The justices should entertain the possibility that the ambitions of the progressive woke and the soft-left elites have introduced an intolerant ideology—and a habit of mob behavior—that has done lethal damage to freedom of expression and thought, to say nothing of excellence, in American universities, public education, corporations, cultural institutions, big media and government. Their doctrine, damning Mr. Trump’s MAGA as the Bad America—Mr. Hyde to the left’s virtuous Dr. Jekyll—tolerates no viewpoint that disagrees with its own. Self-righteous progressives, needless to say, don’t recognize themselves in that reading of their saintly program.
It’s Mr.
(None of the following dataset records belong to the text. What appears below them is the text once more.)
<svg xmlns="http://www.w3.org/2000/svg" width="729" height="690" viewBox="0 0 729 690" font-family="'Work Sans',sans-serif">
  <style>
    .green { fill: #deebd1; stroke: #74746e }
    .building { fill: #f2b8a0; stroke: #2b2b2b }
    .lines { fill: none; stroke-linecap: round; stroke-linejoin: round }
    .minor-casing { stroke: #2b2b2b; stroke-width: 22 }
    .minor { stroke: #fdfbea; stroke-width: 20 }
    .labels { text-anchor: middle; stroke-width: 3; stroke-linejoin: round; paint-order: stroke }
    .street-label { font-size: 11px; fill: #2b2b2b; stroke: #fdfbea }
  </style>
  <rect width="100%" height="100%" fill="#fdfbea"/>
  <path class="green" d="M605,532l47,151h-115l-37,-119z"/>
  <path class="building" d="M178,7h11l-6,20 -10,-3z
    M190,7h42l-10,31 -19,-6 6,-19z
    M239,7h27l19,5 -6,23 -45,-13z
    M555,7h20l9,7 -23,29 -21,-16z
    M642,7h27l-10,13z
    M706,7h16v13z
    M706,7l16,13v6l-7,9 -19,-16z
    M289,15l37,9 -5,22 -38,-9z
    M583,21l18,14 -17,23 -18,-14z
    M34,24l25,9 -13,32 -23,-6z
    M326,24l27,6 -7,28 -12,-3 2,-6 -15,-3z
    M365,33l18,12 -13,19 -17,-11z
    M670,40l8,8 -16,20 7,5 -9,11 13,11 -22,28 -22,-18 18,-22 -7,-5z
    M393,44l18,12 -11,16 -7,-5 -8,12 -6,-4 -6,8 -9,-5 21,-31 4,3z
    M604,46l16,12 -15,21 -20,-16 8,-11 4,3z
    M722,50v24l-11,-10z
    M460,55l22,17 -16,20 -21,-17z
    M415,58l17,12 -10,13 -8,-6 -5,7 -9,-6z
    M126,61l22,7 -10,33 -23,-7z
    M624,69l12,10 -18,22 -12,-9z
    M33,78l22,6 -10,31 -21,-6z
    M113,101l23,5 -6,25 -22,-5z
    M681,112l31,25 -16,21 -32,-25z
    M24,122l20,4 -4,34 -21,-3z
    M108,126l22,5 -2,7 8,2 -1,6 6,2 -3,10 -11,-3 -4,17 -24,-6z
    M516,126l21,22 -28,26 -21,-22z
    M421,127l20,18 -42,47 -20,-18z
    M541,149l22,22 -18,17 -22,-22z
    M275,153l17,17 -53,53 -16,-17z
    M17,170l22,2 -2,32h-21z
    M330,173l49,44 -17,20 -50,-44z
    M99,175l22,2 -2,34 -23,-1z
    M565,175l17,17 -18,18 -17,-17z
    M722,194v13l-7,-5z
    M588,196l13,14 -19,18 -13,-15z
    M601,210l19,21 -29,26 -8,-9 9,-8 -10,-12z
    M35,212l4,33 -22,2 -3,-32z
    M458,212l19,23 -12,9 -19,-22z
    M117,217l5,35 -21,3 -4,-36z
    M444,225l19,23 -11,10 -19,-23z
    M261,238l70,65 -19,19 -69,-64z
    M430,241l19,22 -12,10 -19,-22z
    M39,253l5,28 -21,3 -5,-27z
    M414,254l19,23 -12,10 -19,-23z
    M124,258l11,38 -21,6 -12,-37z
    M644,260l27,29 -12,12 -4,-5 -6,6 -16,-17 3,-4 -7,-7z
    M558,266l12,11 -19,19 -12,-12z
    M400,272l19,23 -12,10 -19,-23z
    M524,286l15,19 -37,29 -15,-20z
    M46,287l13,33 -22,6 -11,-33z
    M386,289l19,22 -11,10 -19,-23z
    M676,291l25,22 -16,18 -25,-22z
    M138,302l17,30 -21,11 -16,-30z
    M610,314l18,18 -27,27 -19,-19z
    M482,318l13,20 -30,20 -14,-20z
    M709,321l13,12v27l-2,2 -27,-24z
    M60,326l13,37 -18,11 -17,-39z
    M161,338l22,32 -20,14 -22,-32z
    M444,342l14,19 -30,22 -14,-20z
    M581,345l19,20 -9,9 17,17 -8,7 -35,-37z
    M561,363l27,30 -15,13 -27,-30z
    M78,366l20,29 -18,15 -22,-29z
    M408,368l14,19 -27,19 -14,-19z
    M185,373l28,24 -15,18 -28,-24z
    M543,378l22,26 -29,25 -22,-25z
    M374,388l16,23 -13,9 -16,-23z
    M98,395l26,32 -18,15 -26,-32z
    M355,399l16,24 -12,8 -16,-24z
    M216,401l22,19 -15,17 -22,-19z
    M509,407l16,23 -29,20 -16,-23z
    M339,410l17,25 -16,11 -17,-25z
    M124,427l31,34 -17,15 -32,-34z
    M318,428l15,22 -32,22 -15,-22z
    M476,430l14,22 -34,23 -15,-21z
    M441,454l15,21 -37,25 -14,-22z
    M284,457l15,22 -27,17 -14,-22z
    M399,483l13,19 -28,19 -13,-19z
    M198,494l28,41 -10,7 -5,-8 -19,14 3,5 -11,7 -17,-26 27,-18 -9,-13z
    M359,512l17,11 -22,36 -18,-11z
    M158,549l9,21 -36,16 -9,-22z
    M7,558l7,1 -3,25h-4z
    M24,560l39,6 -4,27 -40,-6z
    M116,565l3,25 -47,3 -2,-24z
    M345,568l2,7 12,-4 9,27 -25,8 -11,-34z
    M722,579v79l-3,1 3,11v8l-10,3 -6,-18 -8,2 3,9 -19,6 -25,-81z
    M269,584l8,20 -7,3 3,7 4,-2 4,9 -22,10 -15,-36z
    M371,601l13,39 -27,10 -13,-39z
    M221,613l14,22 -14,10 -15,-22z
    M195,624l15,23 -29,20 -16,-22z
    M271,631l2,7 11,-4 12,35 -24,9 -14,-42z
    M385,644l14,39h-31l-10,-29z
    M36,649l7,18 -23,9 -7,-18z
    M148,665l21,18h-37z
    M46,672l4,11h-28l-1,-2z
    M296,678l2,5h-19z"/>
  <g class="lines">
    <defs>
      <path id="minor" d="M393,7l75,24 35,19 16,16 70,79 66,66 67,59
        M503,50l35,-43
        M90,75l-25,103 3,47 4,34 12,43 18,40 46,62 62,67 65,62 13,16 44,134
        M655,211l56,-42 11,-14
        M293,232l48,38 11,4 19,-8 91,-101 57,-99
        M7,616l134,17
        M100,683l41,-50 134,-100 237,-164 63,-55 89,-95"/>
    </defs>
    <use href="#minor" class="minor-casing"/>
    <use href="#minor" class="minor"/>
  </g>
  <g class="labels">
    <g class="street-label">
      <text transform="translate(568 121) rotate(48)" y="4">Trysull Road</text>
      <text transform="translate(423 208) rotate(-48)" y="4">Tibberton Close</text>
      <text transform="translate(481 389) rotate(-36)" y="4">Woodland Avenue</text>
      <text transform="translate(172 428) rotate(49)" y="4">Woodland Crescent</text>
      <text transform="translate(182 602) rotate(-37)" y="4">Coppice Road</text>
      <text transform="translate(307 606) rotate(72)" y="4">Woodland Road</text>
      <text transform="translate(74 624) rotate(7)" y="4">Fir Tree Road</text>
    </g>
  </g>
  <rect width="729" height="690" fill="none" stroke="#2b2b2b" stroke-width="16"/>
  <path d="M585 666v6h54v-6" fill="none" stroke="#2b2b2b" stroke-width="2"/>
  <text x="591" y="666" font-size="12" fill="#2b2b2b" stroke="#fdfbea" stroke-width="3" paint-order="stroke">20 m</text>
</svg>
Trump who lies, the left will say. It’s undeniable he does. But, the Trumpian right replies, progressive America has become an entire culture of lies: Nothing is true except “my truth”—and the party line. Men aren’t necessarily men and women aren’t necessarily women. Doctors or midwives merely “assign a sex” to a newborn. Mediocrity gets an upgrade; a student worthy of a C-plus under the old regime may now graduate summa cum laude. One must never hurt the feelings of mediocrities. An appeal to excellence is racist oppression. Western Civ has got to go.
The Trumpian threat emanates from one egregious man and his massive following, citizens who, however, don’t consider themselves or their leader to be a threat at all but, rather, the better bet under these dreary circumstances. The faithful of the progressive left, every bit as cultish as Trumpians are alleged to be, consider themselves and their doctrines as the path to righteousness.
There’s the problem: The case for disqualifying both the flawed and tainted Mr. Trump and his flawed and tainted opponents on the left (including Mr. Biden) is strong. In a perfect world, that’s what would happen. But in such a bind as this—in this depressing equilibrium of negatives—a decision for one side or the other would require the Supreme Court to disenfranchise half of the country. The sane course is to disqualify neither. Let the people vote on it. And let all sides hope that by 2028, the country will have brought forth a new generation, offering a better choice of leaders and, let us say, more grown-up ideas.
Mr. Morrow is a senior fellow at the Ethics and Public Policy Center and author of “The Noise of Typewriters: Remembering Journalism.”